Task:
Using the listing below, give the number of lines in which the string "tstamp" appears, and nothing else.

Records for this exercise:

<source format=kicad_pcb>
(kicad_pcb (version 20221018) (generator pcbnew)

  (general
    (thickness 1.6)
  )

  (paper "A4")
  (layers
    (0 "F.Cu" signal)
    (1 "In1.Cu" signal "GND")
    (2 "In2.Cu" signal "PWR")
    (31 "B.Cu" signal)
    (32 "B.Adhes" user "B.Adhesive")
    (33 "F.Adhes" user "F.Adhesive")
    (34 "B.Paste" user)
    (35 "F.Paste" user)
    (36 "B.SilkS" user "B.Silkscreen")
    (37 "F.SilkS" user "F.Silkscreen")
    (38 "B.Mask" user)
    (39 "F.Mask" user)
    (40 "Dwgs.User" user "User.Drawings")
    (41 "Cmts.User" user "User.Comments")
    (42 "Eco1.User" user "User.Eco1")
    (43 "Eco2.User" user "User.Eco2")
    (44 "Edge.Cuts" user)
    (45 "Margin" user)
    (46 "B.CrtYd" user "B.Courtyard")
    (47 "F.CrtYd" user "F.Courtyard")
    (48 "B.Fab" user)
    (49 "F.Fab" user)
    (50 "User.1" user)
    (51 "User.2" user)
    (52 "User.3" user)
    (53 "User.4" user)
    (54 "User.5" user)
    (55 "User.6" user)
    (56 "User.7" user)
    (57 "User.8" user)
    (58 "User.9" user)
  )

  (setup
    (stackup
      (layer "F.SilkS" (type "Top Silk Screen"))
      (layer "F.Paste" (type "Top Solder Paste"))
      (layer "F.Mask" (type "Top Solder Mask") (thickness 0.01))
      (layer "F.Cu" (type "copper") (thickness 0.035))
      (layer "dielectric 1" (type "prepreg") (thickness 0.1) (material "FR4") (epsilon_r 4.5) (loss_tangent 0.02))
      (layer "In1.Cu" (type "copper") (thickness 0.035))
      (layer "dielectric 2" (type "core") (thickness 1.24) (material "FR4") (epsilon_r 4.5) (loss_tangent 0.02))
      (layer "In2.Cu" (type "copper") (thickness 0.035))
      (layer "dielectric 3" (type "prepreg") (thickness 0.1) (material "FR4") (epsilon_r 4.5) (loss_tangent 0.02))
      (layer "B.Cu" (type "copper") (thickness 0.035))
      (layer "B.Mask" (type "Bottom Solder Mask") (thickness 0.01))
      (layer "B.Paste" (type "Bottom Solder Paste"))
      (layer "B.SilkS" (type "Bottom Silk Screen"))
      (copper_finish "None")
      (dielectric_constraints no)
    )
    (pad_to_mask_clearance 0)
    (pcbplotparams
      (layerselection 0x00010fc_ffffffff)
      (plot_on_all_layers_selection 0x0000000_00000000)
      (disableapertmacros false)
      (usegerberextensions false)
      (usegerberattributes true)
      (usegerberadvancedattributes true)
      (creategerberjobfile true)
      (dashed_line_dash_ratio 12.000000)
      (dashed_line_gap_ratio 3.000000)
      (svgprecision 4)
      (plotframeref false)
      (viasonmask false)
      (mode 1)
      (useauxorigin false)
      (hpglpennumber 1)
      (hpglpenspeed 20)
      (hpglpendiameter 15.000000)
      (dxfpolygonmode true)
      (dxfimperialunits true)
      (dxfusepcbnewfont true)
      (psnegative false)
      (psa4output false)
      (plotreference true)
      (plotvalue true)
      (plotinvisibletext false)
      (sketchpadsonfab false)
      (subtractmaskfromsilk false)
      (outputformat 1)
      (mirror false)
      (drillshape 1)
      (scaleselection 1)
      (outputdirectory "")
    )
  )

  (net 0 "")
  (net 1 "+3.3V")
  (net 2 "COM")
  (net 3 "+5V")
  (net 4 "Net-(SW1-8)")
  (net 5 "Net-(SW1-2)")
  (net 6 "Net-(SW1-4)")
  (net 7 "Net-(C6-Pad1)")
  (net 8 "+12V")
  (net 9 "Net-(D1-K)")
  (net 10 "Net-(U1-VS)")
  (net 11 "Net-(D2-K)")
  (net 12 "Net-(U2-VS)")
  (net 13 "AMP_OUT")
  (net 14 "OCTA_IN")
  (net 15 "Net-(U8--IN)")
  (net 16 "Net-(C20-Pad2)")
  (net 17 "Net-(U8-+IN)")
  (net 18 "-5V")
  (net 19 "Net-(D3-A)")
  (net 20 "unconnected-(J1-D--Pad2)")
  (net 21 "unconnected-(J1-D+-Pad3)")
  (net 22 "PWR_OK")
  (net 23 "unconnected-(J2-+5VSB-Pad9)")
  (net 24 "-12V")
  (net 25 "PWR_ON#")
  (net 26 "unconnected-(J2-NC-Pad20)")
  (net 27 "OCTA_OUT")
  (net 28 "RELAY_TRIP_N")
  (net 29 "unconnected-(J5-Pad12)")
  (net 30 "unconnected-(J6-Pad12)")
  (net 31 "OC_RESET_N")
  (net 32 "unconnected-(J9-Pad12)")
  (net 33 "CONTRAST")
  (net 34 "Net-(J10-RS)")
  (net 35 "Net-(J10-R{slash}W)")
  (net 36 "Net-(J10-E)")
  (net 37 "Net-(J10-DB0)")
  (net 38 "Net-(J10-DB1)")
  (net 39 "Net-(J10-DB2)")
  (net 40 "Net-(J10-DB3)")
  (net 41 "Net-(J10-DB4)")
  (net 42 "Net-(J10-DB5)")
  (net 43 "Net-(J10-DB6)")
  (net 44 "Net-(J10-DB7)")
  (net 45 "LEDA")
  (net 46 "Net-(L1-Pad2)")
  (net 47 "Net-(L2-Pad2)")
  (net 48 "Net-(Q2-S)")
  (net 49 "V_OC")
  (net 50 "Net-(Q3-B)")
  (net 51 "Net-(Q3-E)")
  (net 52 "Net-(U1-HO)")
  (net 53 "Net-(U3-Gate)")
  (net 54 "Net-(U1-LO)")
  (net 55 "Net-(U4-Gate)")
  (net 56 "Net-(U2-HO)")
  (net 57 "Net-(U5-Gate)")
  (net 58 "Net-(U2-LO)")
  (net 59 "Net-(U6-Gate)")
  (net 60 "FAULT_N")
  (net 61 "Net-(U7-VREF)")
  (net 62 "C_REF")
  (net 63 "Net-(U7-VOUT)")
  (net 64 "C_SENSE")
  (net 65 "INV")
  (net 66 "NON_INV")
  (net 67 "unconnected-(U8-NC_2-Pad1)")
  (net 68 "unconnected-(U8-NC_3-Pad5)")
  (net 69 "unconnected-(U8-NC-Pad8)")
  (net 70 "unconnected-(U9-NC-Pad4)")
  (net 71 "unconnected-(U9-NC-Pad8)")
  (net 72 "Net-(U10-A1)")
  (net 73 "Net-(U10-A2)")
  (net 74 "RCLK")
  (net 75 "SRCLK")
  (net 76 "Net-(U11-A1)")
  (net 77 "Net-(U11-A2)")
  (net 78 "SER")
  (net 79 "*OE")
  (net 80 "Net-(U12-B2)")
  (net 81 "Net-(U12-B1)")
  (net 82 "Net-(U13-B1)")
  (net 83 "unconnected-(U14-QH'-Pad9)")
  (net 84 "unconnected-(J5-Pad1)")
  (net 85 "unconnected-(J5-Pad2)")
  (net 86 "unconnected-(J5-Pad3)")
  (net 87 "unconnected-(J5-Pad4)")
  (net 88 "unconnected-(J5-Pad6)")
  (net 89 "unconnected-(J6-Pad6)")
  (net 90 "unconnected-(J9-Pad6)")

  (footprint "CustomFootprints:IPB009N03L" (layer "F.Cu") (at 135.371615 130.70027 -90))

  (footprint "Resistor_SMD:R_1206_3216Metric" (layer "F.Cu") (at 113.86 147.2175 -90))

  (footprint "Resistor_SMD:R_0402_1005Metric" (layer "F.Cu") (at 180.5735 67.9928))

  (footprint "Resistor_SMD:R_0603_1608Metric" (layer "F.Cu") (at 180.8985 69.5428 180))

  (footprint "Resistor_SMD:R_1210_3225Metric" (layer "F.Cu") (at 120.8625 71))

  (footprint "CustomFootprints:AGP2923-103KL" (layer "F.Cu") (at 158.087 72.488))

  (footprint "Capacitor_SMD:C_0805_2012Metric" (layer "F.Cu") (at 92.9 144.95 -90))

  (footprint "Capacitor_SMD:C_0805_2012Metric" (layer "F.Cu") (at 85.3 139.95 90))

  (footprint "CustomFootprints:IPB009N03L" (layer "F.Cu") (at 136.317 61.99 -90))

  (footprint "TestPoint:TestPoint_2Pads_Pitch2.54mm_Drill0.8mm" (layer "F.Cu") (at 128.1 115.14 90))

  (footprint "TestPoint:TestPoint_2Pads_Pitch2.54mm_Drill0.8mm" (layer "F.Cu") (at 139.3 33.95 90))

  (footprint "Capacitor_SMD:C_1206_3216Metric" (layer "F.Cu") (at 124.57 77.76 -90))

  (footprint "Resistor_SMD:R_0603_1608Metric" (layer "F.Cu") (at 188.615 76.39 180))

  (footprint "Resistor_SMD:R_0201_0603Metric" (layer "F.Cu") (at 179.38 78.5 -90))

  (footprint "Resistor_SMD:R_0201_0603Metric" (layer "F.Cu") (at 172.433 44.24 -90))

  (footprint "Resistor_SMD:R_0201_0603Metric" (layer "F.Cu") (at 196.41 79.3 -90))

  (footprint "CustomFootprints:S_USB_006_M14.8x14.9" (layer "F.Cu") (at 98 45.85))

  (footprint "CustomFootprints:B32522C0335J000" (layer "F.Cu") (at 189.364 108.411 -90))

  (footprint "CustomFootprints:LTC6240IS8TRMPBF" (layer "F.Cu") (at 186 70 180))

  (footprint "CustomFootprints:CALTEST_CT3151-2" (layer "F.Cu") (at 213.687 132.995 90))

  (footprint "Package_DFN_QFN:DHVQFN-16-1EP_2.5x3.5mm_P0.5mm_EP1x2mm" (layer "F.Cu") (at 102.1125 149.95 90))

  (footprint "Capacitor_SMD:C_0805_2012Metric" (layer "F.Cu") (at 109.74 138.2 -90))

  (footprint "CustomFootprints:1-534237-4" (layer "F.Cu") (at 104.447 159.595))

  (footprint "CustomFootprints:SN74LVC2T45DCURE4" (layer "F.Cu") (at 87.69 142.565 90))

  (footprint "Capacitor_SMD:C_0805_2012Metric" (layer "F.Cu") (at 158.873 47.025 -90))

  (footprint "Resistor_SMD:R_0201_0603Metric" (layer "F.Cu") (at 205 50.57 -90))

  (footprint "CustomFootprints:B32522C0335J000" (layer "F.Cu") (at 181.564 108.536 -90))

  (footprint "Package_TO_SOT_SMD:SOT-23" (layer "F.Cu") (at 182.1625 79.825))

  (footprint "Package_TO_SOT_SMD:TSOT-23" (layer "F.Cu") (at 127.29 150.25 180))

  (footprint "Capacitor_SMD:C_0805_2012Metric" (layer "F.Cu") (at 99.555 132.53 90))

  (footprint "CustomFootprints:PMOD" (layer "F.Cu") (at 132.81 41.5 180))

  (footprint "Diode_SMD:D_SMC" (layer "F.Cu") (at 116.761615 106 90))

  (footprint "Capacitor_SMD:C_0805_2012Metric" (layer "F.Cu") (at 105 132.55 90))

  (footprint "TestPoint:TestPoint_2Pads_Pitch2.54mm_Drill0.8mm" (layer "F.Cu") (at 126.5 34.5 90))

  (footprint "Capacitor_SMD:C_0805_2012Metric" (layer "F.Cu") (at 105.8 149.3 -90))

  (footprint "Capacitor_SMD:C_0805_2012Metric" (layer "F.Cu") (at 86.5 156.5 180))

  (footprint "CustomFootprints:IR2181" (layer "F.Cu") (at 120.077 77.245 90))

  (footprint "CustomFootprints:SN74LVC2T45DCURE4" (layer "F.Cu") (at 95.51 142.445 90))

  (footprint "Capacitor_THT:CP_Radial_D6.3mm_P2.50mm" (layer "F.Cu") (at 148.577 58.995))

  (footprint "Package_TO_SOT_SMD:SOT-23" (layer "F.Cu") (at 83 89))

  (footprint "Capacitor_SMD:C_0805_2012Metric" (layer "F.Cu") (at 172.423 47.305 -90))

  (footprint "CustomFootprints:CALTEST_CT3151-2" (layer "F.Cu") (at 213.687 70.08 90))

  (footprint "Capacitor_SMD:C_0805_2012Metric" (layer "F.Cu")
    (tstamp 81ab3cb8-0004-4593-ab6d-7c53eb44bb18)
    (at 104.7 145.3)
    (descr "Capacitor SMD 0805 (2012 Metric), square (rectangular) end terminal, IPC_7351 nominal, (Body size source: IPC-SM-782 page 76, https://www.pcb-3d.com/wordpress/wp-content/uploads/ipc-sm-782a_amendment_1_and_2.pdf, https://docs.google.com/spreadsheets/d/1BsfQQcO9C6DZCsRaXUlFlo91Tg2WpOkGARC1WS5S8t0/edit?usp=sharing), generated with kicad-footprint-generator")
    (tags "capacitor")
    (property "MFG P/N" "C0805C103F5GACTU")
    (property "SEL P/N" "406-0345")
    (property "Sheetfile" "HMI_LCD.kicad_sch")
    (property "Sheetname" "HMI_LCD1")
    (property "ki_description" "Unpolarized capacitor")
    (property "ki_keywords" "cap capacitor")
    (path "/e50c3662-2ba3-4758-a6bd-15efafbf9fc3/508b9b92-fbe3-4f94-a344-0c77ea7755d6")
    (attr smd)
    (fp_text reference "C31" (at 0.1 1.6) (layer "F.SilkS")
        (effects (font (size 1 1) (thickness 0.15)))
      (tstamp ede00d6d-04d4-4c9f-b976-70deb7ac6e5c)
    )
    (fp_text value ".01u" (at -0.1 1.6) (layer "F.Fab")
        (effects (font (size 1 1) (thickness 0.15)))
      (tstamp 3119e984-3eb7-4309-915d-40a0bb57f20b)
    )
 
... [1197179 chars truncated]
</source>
==
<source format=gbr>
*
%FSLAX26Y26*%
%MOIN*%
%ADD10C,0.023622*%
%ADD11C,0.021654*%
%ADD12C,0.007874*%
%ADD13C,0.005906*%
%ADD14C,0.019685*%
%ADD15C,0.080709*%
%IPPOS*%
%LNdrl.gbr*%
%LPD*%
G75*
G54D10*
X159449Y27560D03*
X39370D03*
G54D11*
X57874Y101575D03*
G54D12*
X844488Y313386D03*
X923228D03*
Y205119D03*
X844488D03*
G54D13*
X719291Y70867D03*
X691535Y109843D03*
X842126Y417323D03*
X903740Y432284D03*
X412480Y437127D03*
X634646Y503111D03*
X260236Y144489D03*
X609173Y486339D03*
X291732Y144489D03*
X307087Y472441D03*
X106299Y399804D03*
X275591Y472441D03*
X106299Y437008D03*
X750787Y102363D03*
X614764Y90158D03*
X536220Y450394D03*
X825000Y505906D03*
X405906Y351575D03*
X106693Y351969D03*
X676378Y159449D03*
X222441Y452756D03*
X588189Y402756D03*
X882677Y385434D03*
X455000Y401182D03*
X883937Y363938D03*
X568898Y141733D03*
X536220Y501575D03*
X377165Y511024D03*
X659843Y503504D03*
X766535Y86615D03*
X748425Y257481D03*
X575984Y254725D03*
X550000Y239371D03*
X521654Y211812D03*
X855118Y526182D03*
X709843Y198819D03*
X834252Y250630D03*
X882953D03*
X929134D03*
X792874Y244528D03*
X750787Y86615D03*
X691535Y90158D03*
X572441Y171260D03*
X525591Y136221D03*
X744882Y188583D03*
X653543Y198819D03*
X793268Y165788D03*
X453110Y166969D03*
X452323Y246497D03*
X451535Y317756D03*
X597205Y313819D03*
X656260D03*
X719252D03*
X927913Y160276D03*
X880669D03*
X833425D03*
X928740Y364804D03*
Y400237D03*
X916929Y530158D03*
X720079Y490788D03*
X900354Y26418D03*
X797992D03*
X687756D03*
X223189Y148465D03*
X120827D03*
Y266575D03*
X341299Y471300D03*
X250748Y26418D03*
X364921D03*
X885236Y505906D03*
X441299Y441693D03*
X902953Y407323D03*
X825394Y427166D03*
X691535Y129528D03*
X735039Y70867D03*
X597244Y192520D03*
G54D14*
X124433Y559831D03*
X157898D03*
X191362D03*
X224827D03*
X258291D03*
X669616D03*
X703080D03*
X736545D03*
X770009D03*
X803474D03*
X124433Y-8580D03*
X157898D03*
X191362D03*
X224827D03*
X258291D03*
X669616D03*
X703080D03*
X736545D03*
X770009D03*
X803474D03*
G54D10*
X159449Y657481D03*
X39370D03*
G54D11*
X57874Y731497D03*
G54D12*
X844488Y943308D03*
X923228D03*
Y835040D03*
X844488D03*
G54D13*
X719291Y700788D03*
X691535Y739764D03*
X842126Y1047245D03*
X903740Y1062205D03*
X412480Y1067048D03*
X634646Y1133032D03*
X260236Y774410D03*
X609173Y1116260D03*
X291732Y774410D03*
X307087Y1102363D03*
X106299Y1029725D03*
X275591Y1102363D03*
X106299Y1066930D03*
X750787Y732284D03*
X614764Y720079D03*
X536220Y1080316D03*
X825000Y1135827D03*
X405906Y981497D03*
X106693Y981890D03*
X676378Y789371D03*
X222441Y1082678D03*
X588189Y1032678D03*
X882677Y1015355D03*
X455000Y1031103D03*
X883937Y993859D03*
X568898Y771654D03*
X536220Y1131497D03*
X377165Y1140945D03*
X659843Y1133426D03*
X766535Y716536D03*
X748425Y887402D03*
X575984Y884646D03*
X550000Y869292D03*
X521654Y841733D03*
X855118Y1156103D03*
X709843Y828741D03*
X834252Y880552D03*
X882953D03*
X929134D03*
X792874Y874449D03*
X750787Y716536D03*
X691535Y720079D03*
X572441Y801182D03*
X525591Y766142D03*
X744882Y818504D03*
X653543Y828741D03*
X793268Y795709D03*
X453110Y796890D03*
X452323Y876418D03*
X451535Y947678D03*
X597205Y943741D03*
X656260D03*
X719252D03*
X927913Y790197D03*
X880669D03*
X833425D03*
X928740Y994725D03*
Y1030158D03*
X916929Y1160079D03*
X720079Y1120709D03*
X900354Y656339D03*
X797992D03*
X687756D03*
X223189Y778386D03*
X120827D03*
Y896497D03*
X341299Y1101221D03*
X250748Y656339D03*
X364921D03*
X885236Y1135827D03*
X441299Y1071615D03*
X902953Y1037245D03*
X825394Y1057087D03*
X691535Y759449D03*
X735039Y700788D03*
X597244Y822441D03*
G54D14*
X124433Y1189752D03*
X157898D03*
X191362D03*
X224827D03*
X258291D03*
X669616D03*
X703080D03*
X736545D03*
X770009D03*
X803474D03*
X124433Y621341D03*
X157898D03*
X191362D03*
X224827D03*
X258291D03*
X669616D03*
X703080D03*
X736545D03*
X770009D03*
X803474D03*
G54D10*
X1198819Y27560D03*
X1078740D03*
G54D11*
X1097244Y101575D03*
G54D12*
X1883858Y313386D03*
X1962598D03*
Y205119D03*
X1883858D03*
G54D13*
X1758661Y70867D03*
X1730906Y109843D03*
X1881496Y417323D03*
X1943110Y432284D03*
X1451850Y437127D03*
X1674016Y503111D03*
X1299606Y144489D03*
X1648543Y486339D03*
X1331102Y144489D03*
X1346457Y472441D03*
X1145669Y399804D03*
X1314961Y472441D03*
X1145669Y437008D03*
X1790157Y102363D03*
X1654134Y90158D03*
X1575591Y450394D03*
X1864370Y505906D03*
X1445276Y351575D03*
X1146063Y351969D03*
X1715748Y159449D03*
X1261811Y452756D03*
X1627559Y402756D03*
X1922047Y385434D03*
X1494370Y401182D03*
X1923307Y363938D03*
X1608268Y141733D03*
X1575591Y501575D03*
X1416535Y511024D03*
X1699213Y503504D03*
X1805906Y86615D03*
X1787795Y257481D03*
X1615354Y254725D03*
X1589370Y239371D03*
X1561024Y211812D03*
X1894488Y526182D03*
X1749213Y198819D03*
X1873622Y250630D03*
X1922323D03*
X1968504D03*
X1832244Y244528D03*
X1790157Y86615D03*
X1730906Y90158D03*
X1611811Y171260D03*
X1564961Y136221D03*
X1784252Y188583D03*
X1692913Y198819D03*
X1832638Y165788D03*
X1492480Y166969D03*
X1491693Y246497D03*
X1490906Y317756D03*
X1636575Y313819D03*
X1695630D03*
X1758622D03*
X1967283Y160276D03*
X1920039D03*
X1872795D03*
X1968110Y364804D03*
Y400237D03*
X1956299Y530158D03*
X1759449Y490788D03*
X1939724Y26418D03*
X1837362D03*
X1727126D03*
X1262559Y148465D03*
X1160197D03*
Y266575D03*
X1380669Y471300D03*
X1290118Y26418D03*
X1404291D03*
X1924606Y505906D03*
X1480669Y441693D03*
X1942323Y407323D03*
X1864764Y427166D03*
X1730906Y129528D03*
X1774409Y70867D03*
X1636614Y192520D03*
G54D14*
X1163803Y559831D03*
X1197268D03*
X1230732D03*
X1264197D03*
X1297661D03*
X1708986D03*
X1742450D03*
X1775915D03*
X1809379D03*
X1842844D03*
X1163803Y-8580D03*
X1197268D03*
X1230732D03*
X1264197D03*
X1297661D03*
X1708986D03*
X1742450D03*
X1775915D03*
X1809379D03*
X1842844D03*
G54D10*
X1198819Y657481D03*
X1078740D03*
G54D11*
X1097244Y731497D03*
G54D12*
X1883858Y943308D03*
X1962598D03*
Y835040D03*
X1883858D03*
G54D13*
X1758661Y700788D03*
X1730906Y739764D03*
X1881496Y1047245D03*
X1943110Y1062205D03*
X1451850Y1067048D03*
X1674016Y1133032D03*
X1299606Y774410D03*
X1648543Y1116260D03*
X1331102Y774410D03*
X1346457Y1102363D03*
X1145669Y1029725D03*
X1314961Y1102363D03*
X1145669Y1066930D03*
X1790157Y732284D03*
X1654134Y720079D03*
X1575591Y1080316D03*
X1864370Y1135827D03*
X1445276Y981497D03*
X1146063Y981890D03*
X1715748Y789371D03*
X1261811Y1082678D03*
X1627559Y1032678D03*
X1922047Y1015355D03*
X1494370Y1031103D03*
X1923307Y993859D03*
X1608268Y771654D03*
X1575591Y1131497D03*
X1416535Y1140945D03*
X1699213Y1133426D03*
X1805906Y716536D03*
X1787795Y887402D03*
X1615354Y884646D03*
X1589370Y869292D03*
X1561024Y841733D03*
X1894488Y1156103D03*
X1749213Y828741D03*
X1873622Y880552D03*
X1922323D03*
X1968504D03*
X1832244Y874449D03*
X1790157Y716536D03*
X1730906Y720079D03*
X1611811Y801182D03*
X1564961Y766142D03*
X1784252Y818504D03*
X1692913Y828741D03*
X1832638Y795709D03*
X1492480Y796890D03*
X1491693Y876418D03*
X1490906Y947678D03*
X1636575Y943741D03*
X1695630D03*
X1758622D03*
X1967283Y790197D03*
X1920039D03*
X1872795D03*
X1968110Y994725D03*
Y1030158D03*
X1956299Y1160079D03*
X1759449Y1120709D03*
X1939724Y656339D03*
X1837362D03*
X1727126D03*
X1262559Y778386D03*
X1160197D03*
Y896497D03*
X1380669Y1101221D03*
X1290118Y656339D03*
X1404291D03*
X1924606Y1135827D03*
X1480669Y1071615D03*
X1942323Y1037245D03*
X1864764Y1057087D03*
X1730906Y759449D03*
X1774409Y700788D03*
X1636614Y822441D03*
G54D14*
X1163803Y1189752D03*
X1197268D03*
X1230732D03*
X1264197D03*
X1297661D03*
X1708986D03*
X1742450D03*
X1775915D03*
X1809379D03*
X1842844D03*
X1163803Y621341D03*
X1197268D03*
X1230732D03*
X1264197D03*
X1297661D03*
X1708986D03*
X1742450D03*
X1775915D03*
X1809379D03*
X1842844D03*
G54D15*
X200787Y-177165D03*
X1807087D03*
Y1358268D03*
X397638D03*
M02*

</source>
==
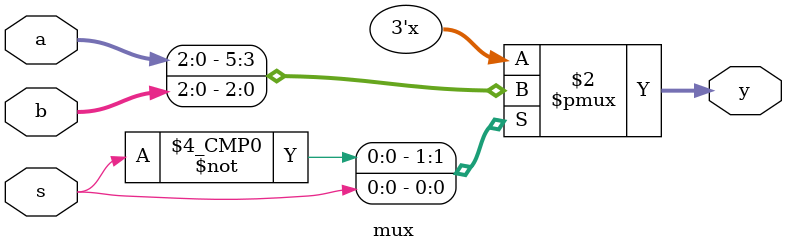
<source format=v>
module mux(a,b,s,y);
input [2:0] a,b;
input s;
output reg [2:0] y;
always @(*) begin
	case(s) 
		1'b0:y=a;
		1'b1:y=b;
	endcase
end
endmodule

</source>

Answer for this exercise:
3